That’s the conclusion reached by analysts at the Huobi Research Institute, Huobi’s research arm. cryptocurrency exchange, reached in a recently published report.
In his report, titled “Is another black mayo coming?”, Huobi researchers Barry Jiang and Hanson Chan wrote that, when it comes to Bitcoin“The bottom of the market is yet to come, and value investors should refrain from buying.”
Huobi’s reasoning stems from the argument that the market bottom for Bitcoin can be determined by examining your net unrealized gain/loss (NUPL) percentage, which is the difference between Bitcoin’s market capitalization and its cap made divided by its market capitalization.
Bitcoin’s realized cap represents the realized value of all coins in the network, based on the price at which each unspent transaction output moved for the last time. The limits made do not take into account lost or inactive coins.
The NUPL has five different classifications: elation/greed, belief/denial, optimism/anxiety, hope/fear, and capitulation.
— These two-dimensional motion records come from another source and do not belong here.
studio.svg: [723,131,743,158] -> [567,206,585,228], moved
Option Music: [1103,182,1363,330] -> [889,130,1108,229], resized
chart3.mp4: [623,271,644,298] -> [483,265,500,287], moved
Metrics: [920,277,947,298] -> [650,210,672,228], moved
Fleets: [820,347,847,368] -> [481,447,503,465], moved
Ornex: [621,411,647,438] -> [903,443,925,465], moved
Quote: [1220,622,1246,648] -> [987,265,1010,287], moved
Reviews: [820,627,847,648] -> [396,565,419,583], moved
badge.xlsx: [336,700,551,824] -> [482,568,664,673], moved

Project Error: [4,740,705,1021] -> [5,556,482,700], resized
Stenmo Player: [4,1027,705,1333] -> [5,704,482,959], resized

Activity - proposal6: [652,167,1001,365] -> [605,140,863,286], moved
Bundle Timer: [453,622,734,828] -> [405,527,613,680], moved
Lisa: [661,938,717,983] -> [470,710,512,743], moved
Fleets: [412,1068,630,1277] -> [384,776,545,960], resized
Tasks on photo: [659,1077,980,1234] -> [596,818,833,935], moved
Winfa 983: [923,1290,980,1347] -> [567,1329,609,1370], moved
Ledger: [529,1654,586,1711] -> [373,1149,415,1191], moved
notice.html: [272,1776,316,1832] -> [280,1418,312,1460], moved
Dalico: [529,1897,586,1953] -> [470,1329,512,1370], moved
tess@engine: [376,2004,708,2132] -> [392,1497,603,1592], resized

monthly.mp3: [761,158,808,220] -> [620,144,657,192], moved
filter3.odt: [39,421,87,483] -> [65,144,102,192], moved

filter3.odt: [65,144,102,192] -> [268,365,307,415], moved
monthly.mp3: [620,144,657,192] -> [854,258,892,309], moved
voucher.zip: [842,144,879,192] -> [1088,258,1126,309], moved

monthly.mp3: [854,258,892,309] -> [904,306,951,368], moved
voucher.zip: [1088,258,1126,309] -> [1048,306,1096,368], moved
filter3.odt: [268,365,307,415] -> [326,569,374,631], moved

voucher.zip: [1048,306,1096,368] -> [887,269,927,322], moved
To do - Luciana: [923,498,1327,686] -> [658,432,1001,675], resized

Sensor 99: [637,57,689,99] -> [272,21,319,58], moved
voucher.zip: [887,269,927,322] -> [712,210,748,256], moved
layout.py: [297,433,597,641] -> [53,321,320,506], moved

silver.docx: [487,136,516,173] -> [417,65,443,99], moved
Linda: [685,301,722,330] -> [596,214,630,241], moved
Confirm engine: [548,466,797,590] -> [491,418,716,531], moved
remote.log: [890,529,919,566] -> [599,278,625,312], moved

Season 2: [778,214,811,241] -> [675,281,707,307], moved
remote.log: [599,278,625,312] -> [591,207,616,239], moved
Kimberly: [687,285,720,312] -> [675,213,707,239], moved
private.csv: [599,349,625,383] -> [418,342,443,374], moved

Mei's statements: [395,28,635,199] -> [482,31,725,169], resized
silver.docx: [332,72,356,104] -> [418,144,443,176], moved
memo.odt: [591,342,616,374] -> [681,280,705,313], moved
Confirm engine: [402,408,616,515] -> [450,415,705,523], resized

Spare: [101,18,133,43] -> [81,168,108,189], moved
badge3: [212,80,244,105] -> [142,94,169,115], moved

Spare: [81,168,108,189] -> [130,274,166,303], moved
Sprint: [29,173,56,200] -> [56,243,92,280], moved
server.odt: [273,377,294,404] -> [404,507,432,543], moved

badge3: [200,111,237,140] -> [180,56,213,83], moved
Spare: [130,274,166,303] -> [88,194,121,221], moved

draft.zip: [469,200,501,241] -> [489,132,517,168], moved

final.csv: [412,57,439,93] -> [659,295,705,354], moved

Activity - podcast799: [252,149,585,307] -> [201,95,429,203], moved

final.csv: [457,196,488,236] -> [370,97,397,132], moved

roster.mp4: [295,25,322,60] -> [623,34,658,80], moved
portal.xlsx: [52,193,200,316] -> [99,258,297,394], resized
The capitulation phase is when the price is at its lowest point and is therefore the best time for buyers to jump, according to this reasoning. According to Bitcoin’s NUPL chart, the asset is currently in the fear classification and thus it is likely that it has not yet reached its minimum price for the current cycle.
As an on-chain data analysis platform cryptoquantificationThe Bitcoin NUPL assessment explains: “Investors are [currently] in a phase of fear where they currently find themselves with unrealized gains that are little more than losses.”
Jiang from Huobi said decipher via email estimating the Bitcoin fund to be somewhere between $20,000 and $25,000. Yuya Hasegawa, a market analyst at Japanese cryptocurrency exchange Bitbank, has a less optimistic outlook.
“From the previous two capitulation phases, we can see that the price fell by about 40-50% after NUPL turned orange. [to Hope/Fear]. So if the pattern replicates itself, the current price of bitcoin could drop to around $15k. This is somewhat in line with my technical analysis released on Monday (although my price target is slightly lower: $12.2k),” Hasegawa said. decipher via email.
Benjamin Cowen, crypto analyst and CEO of quantitative market analysis platform Into The Cryptoverse, said decipher that, according to a number of different metrics, “there are still more potential downsides” in today’s market.
“The 1 year running [return-on-investment] it shows there could be more downside,” Cowen said, referring to a chart with data from analytics firm CoinMetrics, adding that the number of long-term (6+ month) Bitcoin holders also plateaued a few months ago.
Public interest in cryptocurrencies also appears to be on the decline for now, as data pulled from social media analytics site Social Blade shows that major crypto YouTube channels are losing viewers across the board.
But regardless of where the retail investor stands on crypto, some analysts believe that on-chain metrics like the NUPL are not helpful at all in this current climate.
“To be honest, I find on-chain metrics pretty useless in today’s market, as Bitcoin is clearly connected to the stock market during this scary market,” said Bendik Norheim Schei, head of research at Arcane Research. decipher via email.
“The correlation with Nasdaq is at its highest point and investors they are putting Bitcoin in the same basket as risky tech stocks,” Schei added.
So how can investors determine where the price of Bitcoin could go in the coming weeks and months?
“The stock market is the leading indicator for Bitcoin right now,” Schei said. “The current $30,000 The level being tested this week has been a pretty strong support level going into 2021 and it currently holds, but I wouldn’t bet on that if the stock market continues to drop,” he said.
GlobalData Senior Analyst Lil Read shared a similar view, but also argued that cryptocurrencies are not currently working as a hedge against inflation.
“Many cryptocurrency investors see the fact that they are not tied to the value of traditional assets, such as gold, company shares, or fiat currencies, as intrinsic to the attraction and value proposition of cryptocurrencies,” Read said. decipher via email. “Some crypto bulls even looked at crypto as an asset to hedge against inflation, but that is clearly not working – the reality is that, at least in recent weeks, crypto has followed broader market trends.”
Read cited the recent decision by the US Federal Reserve to raise interest rates as the main trigger for downtown, adding that “in an environment of rising interest rates, investors generally become more risk averse.” In Read’s opinion, “price dynamics in crypto will likely mirror broader market trends until we see a new level of stability, which may take a few months or even years.”
The views and opinions expressed by the author are for informational purposes only and do not constitute financial, investment or other advice.